Nebiler Nebisi (SAV) Efendimiz buyuruyor: “Allah-ü Teala (CC) Hz.leri’nin sokaklarda dolaşıp zikir ehlini arayan bir takım melekleri vardır. Onlar Aziz ve Celil olan Allah (CC) Hz.leri’ni zikreden bir topluluğu bulunca: “İhtiyacınız (ve dileğiniz burada) geliniz!” diye, çağrışırlar. Kanatlari ile çepeçevre sararlar ve kuşatırlar. Rableri (CC) daha iyi bildiği halde meleklerden sorar: “Kullarım ne söylüyor?”. Melekler: “Seni teşbih (ve tenzih) ediyorlar. Seni tekbir ediyorlar. Sana hamd ediyorlar, ve Seni tazim ediyorlar.” cevabını verirler. Cenab-ı Hakk (CC) Hz.leri: “Onlar beni gördüler mi?” diye sorar. Melekler: “Hayır! Vallahi Seni görmediler.” cevabını verirler. Allah-ü Teala (CC) Hz.leri: “Şayet beni görselerdi, halleri nasıl olurdu?” buyurur. Melekler: “Eğer Zatını görselerdi, Sana ibadet cihetinden gayretleri daha şiddetli, Seni tazimde daha yüce, Zatı İlahini (CC) tesbihde daha çok gayret sahibi olurlardı.” cevabını verirler. Yüce Allah (CC) Hz.leri: “Onlar Benden ne istiyorlar?” buyurur. Melekler; “Senden cenneti istiyorlar.” derler. Cenab-ı Hakk (CC) Hz.leri: “Onlar cenneti gördüler mi?” buyurur. Melekler: “Hayır, vallahi görmediler.” cevabını verirler. Allah-ü Teala (CC) Hz.leri: “Şayet cenneti görselerdi, halleri nasıl olurdu?” buyurur. Melekler: “Onlar cenneti görselerdi, ona karşı daha düşkün, onu istekte daha kuvvetli ve ona rağbetleri daha büyük olurdu.” cevabını verirler. Cenab-ı Hakk (CC) Hz.leri: “Ya Bana neden sığınıp iltica ediyorlar?” buyurur. Melekler: “Cehennem ateşinden sana sığınıyorlar.” cevabını verirler. Cenab-ı Hakk (CC) Hz.leri: “Onu gördüler mi?” buyurur. Melekler: “Hayır, vallahi görmediler.” cevabını verirler. Allah-ü Teala (CC) Hz.leri: “Şayet görselerdi, halleri nasıl olurdu?” buyurur. Melekler: “Onu görmüş olsalardı, ondan kaçma ve korkmaları, daha şiddetli olur idi.” cevabını verirler. Yüce Allah (CC) Hz.leri: “Ben sizi şahid tutuyorum. Ben onları yarlığadım.” buyurur. Meleklerden biri der ki: “Onların içindeki falan kimse onlardan değildir. Ancak bir haceti olduğu için gelmiştir.” Allah-ü, Teala (CC) Hz.leri: “O (zikre) oturanlar (öyle kamil kimselerdir ki), onlarla oturanlar bile şaki olmazlar.”[7] buyurur.

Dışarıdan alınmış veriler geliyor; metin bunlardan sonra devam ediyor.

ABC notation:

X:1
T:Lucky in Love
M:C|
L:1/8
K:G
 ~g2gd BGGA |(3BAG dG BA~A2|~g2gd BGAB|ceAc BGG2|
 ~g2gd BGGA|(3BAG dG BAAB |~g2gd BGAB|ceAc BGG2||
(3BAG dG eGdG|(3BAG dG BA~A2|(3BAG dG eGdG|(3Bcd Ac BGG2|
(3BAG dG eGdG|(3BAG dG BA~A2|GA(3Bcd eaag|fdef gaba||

Hz. Resul (SAV) Efendimiz: “Kıyamette bir cemaatin yüzlerinin beyazlığı yani nuru diğerlerini hayrete düşürecek. Bunlar Peygamberler ve şehidler olmadıkları halde bu hallerine ve Allah (CC) Hz.leri’ne yakınlıklarına herkes şaşıracak.” buyurunca Eshab-ı Kiram (RA) sordular: “Ya Resulullah (SAV)! Bunlar kimlerdir?” diye sordu. Buyurdular ki: “Her biri bir taraftan başka memleketlerden gelip ancak Allah (CC) Hz.leri’ni zikir için toplanmışlardır.”[8]

“Allah (CC) Hz.leri’ni zikretmek için bir cemaat otursa, bunlar zikirden dağılmadan önce onlara Allah (CC) Hz.leri muhakkak günahlarınızı mağfiret etti ve seyyiatınızı hasenata çevirdi.” denir de ondan sonra dağılırlar.”[9]

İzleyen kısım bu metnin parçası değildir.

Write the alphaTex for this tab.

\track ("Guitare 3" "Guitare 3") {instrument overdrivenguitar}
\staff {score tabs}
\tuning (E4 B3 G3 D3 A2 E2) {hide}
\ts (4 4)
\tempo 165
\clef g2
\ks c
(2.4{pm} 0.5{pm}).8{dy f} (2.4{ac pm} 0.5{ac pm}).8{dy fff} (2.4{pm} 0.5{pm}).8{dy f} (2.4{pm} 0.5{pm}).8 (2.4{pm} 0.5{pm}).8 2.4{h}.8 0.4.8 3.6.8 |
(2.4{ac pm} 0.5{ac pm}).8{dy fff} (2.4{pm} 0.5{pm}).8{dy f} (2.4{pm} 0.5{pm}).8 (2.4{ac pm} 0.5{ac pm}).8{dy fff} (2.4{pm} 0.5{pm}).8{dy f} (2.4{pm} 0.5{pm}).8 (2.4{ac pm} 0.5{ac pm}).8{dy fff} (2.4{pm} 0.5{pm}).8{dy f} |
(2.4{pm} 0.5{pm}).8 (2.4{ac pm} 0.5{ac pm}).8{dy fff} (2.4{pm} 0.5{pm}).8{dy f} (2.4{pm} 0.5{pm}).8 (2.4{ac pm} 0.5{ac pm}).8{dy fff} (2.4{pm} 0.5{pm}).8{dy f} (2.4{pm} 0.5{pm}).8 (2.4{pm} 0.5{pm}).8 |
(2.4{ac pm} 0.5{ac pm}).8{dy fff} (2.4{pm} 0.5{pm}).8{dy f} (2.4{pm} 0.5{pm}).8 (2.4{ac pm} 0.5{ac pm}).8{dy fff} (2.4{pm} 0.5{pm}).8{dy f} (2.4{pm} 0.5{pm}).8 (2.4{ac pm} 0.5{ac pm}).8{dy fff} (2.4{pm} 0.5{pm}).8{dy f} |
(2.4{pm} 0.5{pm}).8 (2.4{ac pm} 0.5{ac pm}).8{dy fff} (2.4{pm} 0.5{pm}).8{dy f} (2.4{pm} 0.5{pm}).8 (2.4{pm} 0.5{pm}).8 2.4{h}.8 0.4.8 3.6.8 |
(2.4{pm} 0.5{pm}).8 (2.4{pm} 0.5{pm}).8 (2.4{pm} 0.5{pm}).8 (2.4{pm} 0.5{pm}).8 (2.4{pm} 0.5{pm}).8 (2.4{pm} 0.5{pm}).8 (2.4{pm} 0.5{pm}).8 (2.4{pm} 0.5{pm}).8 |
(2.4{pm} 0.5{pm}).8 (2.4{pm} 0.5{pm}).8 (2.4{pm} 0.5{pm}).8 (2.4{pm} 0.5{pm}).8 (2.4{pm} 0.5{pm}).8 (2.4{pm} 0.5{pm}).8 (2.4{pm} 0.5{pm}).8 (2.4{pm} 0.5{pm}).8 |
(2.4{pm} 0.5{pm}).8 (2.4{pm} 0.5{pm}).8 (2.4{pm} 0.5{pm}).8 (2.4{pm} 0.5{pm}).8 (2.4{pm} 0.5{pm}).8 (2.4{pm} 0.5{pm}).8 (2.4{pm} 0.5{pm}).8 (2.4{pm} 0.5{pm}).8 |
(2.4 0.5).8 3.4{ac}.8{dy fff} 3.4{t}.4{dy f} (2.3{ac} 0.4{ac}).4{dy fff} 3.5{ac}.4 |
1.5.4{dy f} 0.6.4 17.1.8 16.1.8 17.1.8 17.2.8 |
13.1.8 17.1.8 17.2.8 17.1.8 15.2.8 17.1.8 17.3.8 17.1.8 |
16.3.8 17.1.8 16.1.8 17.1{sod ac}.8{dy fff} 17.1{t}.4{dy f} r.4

Günün birinde Resulullah (SAV) Efendimiz beraberinde bir takım insanlar bulunduğu halde mescidde oturmakta idi. Derken üç adam bize doğru yöneldi. İkisi Resullüllah (SAV) Efendimiz’e doğru dönüp geldi, biride bırakıp gitti. İki kişi Resulullah (SAV) Efendimiz’in karşısında ayakta durdular. Bunlardan biri halkada bir aralık buldu ve hemen oturdu. Diğeri onların arkasına oturdu. Üçüncüsü de geri dönüp gitti. Resul-i Ekrem (SAV) Efendimiz: “Vazifeden fariğ olunca haberdar olun. Şu üç adamdan size haber vereyim mi? Bunlardan biri Allah (CC) Hz.leri de ona merhamet etti, diğeri zahmet vermekten utandı. Allah (CC) Hz.leri de onu mahrum bırakmaktan utandı. Bir diğeri de zikirden yüz çevirdi. Allah (CC) Hz.leri de onu mağfiretten yüz çevirdi.” buyurdu.[10]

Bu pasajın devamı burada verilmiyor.